Work request: Each line of the data below that holds the word "GEREKSİNİMLİ" is to be reported in full.

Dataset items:
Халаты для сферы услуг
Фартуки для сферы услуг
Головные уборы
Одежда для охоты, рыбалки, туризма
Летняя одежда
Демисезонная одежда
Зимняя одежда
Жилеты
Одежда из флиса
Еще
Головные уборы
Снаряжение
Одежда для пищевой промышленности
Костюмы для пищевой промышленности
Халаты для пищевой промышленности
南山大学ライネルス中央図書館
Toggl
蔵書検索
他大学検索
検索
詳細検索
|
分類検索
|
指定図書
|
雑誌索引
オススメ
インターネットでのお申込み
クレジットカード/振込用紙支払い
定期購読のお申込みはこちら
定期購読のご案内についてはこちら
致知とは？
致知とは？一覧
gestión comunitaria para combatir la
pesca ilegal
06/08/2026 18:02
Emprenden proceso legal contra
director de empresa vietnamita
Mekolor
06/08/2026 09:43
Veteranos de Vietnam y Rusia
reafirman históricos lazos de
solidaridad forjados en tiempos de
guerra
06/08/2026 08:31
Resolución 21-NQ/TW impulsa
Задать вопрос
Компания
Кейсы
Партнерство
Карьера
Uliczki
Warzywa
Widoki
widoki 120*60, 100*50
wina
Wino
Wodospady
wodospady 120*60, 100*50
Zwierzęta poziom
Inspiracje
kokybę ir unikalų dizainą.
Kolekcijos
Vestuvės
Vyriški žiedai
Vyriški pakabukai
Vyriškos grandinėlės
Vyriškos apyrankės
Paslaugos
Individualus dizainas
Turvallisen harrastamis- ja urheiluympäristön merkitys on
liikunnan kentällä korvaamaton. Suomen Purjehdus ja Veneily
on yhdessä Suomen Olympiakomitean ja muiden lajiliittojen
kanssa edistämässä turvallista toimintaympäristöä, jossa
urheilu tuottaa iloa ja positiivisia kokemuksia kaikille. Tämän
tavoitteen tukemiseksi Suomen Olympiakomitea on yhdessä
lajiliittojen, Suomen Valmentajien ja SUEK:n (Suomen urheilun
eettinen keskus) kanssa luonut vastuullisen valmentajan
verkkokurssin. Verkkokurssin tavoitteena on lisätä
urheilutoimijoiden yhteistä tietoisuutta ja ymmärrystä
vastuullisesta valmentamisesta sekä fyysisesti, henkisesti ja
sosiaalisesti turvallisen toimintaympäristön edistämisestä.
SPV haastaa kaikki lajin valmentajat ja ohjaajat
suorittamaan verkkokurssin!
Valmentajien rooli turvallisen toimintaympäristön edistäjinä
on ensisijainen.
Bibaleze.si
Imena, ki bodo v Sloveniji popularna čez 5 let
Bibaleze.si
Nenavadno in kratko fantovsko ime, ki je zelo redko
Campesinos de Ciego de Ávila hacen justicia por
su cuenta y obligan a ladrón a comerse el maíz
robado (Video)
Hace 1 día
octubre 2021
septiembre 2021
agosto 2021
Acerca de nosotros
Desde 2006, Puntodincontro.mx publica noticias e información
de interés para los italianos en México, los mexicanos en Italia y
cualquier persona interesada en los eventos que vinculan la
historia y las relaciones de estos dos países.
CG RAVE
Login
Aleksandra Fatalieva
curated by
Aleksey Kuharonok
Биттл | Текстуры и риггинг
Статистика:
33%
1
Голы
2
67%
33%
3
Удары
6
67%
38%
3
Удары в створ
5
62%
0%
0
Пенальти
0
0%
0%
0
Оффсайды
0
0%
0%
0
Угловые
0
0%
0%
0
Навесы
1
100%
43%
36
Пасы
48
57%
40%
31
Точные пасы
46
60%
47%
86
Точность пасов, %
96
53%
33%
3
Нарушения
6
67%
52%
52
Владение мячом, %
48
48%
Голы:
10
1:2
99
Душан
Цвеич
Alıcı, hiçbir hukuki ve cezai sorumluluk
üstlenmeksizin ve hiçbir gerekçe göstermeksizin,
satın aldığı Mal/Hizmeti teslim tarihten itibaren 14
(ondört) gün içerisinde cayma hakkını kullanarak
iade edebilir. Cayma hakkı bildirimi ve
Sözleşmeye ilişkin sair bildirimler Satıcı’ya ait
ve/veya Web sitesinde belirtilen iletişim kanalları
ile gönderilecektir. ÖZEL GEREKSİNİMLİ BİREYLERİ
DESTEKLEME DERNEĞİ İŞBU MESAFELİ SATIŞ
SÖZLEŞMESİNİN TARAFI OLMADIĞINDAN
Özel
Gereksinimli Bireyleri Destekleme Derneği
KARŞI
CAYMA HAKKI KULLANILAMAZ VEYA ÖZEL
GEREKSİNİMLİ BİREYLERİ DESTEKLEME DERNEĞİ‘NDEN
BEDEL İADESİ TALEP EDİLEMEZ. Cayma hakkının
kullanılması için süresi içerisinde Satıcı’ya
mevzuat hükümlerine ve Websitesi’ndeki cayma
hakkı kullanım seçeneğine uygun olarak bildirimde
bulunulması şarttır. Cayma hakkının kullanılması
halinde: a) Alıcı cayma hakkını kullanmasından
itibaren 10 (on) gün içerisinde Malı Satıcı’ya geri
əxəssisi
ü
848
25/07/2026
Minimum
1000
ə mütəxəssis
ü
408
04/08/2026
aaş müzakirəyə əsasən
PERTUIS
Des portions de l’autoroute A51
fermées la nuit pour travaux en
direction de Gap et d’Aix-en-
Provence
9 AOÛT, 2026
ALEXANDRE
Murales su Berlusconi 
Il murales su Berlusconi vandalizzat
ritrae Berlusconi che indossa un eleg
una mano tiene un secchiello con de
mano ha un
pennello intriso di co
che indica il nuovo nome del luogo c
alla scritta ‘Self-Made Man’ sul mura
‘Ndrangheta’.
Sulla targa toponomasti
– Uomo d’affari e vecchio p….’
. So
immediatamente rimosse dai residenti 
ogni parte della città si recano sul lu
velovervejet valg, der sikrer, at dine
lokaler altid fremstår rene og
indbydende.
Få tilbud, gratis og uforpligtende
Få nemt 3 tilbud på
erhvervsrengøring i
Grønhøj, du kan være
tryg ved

Answer section:
ile gönderilecektir. ÖZEL GEREKSİNİMLİ BİREYLERİ
GEREKSİNİMLİ BİREYLERİ DESTEKLEME DERNEĞİ‘NDEN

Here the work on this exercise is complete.